For a politician like Gorbachev, the recent Soviet past is so painfully sensitive an issue that strict limits are likely to be placed upon any research projects. Hagiography of Lenin, already intense under Brezhnev, will probably be strengthened. As he prises Stalin from his last fingernail’s hold on official esteem, Gorbachev will surely feel the need to seek legitimacy in the Lenin cult. Regimes which don’t have to submit themselves to an electorate have perennial difficulty in justifying their existence to their populations. Books on Lenin can therefore be expected to remain a major Soviet industry. Yet there are signs of a shift in the way he is treated. In one recent journal article, he has been represented as a politician who, not having had much experience of mass audiences before 1917, lacked faith in himself at his first open meetings – to the point of asking Alexandra Kollontai to speak on his behalf. The image of a more ‘human’ Lenin has begun to be fostered. It’s an image that has some basis in historical reality: but its present emergence is not unconnected with the regime’s instrumental need to establish Gorbachev, a man who admits to his own limitations and regularly reminds his audiences that there are no easy solutions, as a Leninist in the true tradition.

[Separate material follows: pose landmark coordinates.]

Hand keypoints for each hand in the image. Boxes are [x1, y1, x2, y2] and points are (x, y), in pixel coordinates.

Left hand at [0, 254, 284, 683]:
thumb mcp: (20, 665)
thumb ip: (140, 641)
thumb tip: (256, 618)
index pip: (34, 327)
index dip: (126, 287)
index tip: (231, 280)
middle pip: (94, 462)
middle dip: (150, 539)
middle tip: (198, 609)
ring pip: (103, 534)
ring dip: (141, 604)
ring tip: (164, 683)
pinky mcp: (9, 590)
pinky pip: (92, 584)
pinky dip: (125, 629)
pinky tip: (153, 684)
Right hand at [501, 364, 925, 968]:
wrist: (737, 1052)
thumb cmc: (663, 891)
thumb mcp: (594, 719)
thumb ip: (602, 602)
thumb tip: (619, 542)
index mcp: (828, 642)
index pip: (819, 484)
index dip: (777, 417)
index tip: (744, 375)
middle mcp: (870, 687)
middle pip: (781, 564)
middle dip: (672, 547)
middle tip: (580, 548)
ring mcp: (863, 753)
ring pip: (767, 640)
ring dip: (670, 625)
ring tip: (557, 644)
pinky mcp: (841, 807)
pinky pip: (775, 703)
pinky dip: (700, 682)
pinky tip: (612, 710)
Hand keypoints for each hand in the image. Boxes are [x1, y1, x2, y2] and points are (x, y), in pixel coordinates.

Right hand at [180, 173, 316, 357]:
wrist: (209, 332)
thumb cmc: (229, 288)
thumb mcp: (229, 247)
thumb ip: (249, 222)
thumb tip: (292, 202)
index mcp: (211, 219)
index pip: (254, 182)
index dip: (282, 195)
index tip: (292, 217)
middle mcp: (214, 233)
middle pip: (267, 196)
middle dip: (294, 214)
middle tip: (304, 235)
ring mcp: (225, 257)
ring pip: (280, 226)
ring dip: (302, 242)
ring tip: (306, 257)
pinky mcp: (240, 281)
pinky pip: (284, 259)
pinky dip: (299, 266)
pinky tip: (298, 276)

The emphasis on the democratic aspects of Soviet Russia before Stalin can be similarly explained (although this is not to doubt the sincerity of the historians who are writing favourably about the NEP), but it isn’t clear that it is justifiable historically. The NEP epoch was a more generous political era than the Stalin era which ended it. But, in comparison with the late Romanov period, its politics were grim. No competing parties existed in the Twenties, except illegally. Nicholas II, despite clinging to his dynastic prerogatives, had been compelled to tolerate dozens of political parties. Freedom of belief was more brutally infringed in the Twenties than it had been before 1917. Orthodox believers, priests especially, were persecuted. The political police were more pervasive than they had been before the Revolution. And private entrepreneurs, while having legal sanction to operate, never knew when the next arbitrary local clampdown might take away their personal possessions. There are many reasons to look again at the NEP as the source of a milder version of Communism than that which superseded it and which has persisted, in modified fashion, to this day. But the reform-historians are making headway only slowly. Brezhnevian professorial and editorial appointments continue to predominate. Rumblings in the Academy of Sciences and in Moscow State University signal a rearguard action on the part of the conservatives. And the outcome is as yet quite unclear.